Monday, May 20, 2013

Light of the East Coast

I think this title is an accurate translation of what the Taiwanese call them. They are Catholic priests who offered up over 50 of their years for service to the indigenous tribes of Taidung. They have learned Chinese, Taiwanese, and one - sometimes two - of the local languages.
These men are amazing.
Ken had read a book written about them, and was deeply touched. Having learned that some of them still live in Taidong, he contacted them. They immediately invited us to supper. We didn't want to leave that evening. We had a feeling of being in the presence of greatness as we talked with those four men.

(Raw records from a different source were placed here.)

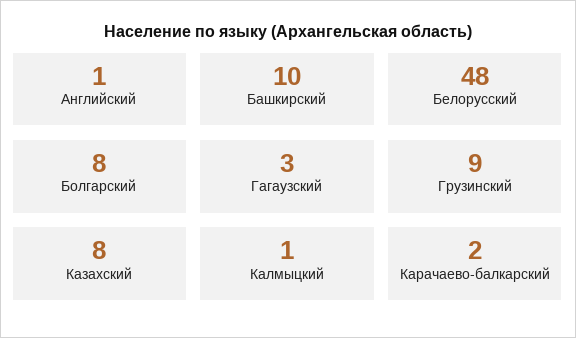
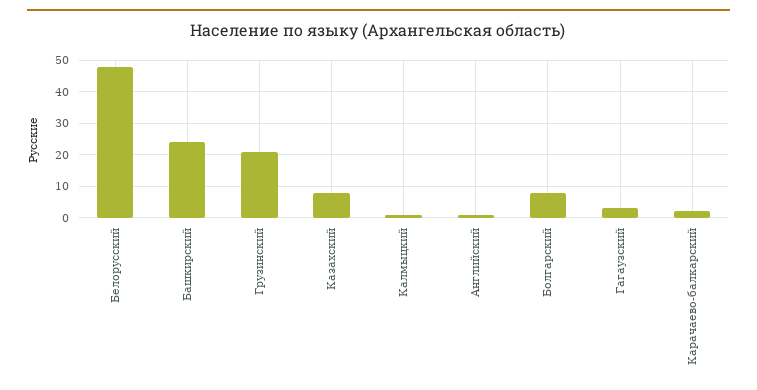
  {
    "Английский": 1,
-   "Башкирский": 10,
+   "Башкирский": 25,
    "Белорусский": 48,
    "Болгарский": 8,
    "Гагаузский": 3,
-   "Грузинский": 9,
+   "Грузинский": 20,
    "Казахский": 8,
    "Калмыцкий": 1,
    "Карачаево-балкарский": 2
  }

A week or two later, when one of them, O Shio Shr, invited us for a picnic at his orchard high up in the mountains, we were thrilled.
As soon as he arrived over 50 years ago, he started planting trees. Now they are all over, towering over us - evergreens, fruit trees, and all sorts of exotic plants that I have never seen before. For example, the tree tomato. You eat the inside, not the skin. There wasn't fruit at the time, but maybe we'll get a chance to see one some day. We later when to their headquarters, where he showed us more of his plants. Fascinating! I saw at least ten new plants that I have never seen before. He had a kind of orchid that needed neither water nor soil to live. Just air.

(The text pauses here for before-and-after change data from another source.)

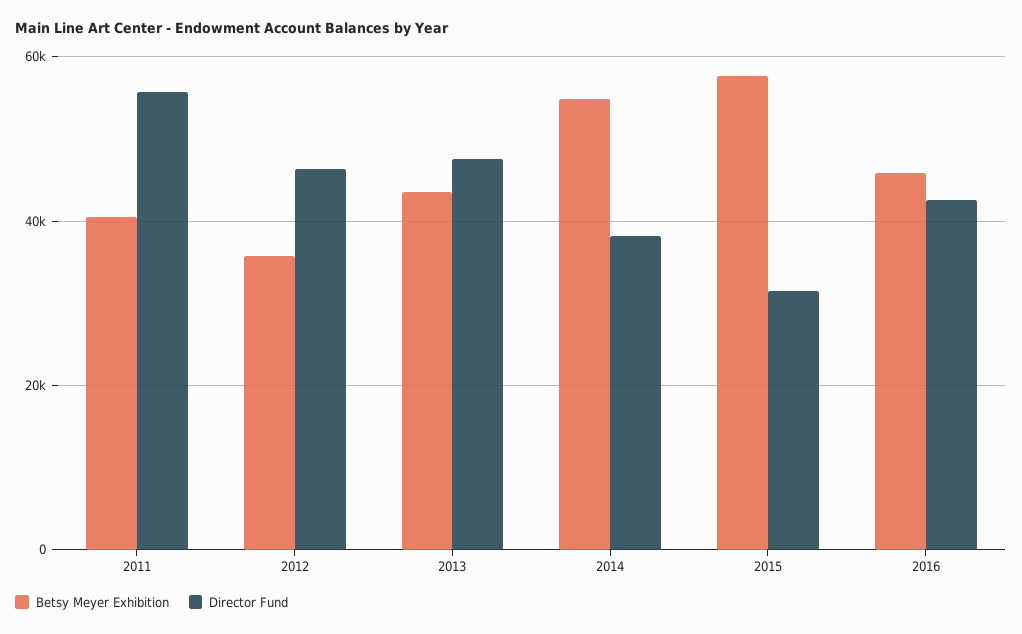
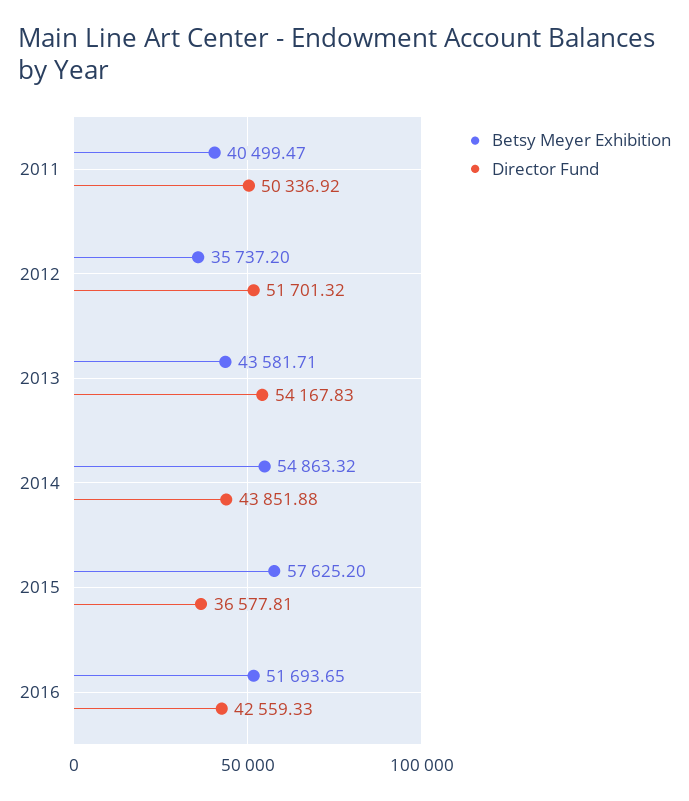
  {
    "Betsy Meyer Exhibition": {
      "2011": 40499.47,
      "2012": 35737.2,
      "2013": 43581.71,
      "2014": 54863.32,
      "2015": 57625.2,
-     "2016": 46000
+     "2016": 51693.65
    },
    "Director Fund": {
-     "2011": 56000,
+     "2011": 50336.92,
-     "2012": 46000,
+     "2012": 51701.32,
-     "2013": 48000,
+     "2013": 54167.83,
-     "2014": 38000,
+     "2014": 43851.88,
-     "2015": 32000,
+     "2015": 36577.81,
      "2016": 42559.33
    }
  }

One day, another of the four rode his motercycle up our driveway for a visit. The kids were delighted. He is known for his ability to entertain children.

Just yesterday, Oh Shio Shr came to our house for a visit. He walked around our land, explaining to us which plants were useful, and which were weeds. So much information! There was so much to learn and so many stories to hear, that time ran out too quickly. It almost felt like God was being kind to us when we discovered that he left his cellphone behind. He had to come back, and we ended up having supper together. We sat there for as long as we could, asking questions, and simply sharing our lives. 
Ken found a true treasure.

Oh Shio Shr is one of a kind. Over 70, and he rides a motorcycle like he's half his age. When we went up the mountain together, I was shocked by the ease withwhich he jumped up onto a 4 to 5 foot ledge. He goes swimming every morning at 5 am. Ken aspires to be like him.
(and no, I'm not five months pregnant. That must be a result of the banana cream pie we had for tea. Yup, it's usually washboard flat...)

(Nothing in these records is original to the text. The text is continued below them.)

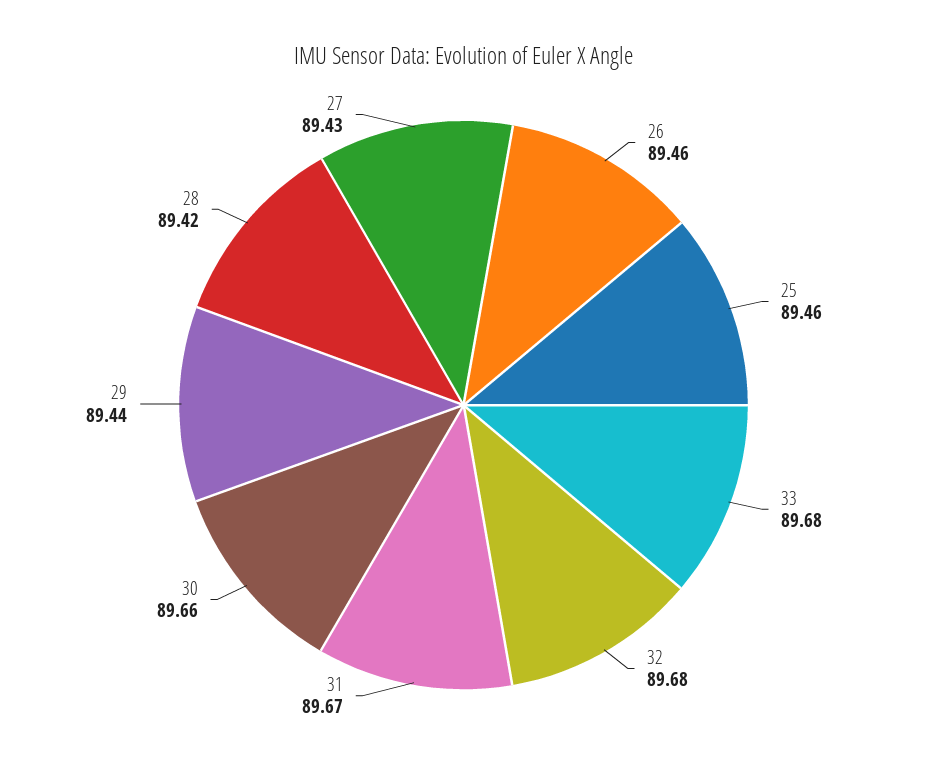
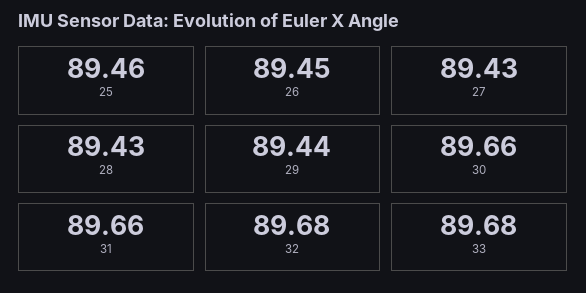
  {
-   "26": 89.46,
+   "26": 89.45,
    "25": 89.46,
    "33": 89.68,
    "32": 89.68,
-   "31": 89.67,
+   "31": 89.66,
    "30": 89.66,
    "29": 89.44,
-   "28": 89.42,
+   "28": 89.43,
    "27": 89.43
  }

Speaking of which, I must add this photo, because never in all my years have I made such a beautiful crust. And this is pre-baked, no less! Thank you, Martha Stewart for showing me you can substitute beans for pie stones. And thanks again, Tartine, for pulling through with this recipe. The crust is coated with chocolate before the custard and bananas are added. That way, it can keep longer.


  1. "a kind of orchid that needed neither water nor soil to live. Just air." I am entranced by this. Also, your beautiful banana creme pie with the gorgeous crust! :)

  2. Hard to believe, I know. There it was, attached to the wall, its roots coiled and reaching for air. To be fair, it absorbs moisture from the air, but still.
    Ok, I feel guilty because you just might have believed me about the washboard. Simply replace "usually" with "aspiring to be", and my conscience will be clear.

  3. I need that recipe.... my word you're amazing!